The accent, the Paris accent on agreement, on the readiness to work on the statement on Kampuchea, came to mind. Even then I paid attention to the cursive: “We did what you asked for.” And now, in a completely insolent manner Qian blames us for not keeping our word.

- You said that each side must keep its word, begins E.A. This is a necessary norm of relations between people and countries. I would like to remind you of your words that the Vietnamese must firmly state the timetable for the withdrawal of their forces. We did it… Now we are only talking about one point. I am confident: if we publish it, we will cause complications. You yourself suggested the form of “internal understanding.” Let us use it.

- This one point, says Qian Qichen, will not prevent you from flying to Islamabad. Your people will stay behind here. We will work some more.

-If the question cannot be solved by the ministers, it is doubtful that it can be solved by the underlings.

Nevertheless, we fly away.

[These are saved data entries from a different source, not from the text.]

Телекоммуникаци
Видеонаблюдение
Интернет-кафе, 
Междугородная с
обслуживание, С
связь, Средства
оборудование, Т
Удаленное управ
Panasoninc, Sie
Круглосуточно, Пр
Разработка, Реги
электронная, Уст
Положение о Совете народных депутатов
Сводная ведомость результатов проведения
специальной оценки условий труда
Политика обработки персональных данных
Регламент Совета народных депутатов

A night-hour flight: Beijing-Ulaanbaatar -Irkutsk -Nizhneudinsk- Ust-Kamenogorsk- Tashkent- Termez-Islamabad. And all these long hours of flight we worked on the Beijing papers and kept wondering what had happened.


By the way, chasing us came a message from Beijing: immediately after our departure, Qian’s deputy Tian Zengpei held a press conference in the airport, at which he stated: “a concrete date of the summit will be determined through further consultations. Middle of May is just a proposal made by the Soviet side…” I[gor] Rogachev sits down to write a telegram to Ambassador O[leg] Troianovskii so that he expresses surprise, astonishment, etc.

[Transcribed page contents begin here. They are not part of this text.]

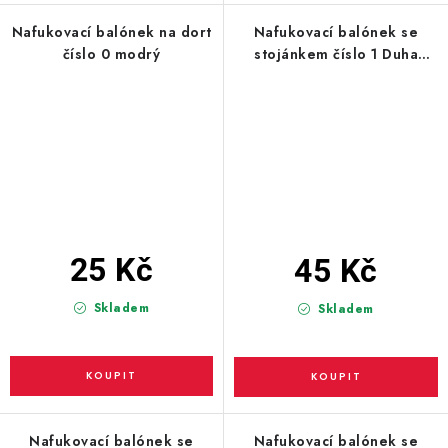
Nafukovací balónek na dort
Nafukovací balónek se
číslo 0 modrý
stojánkem číslo 1 Duha
38cm
25 Kč
45 Kč
Skladem
Skladem
Nafukovací balónek se
Nafukovací balónek se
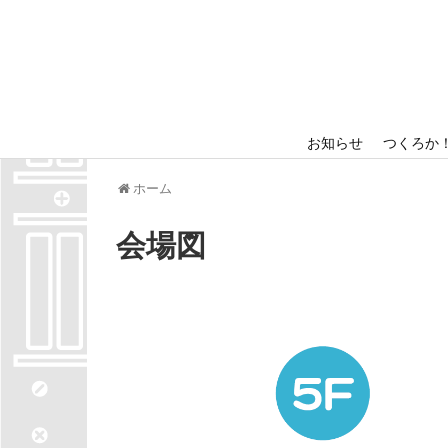
お知らせ
つくろか
ホーム
会場図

[…] We were sitting at the Embassy [in Islamabad], working on tomorrow’s affairs […], suddenly there is a phone call from Beijing:

- The Chinese agree to publish the joint statement on Kampuchea, express separately in it their and our points of view on the character of the regime after the withdrawal of forces. They agree to the dates of the visit, to the date of the meeting—May 16. They agree to publish it. Then what happened, after all? But [we] felt lighter at heart: at least there is order here.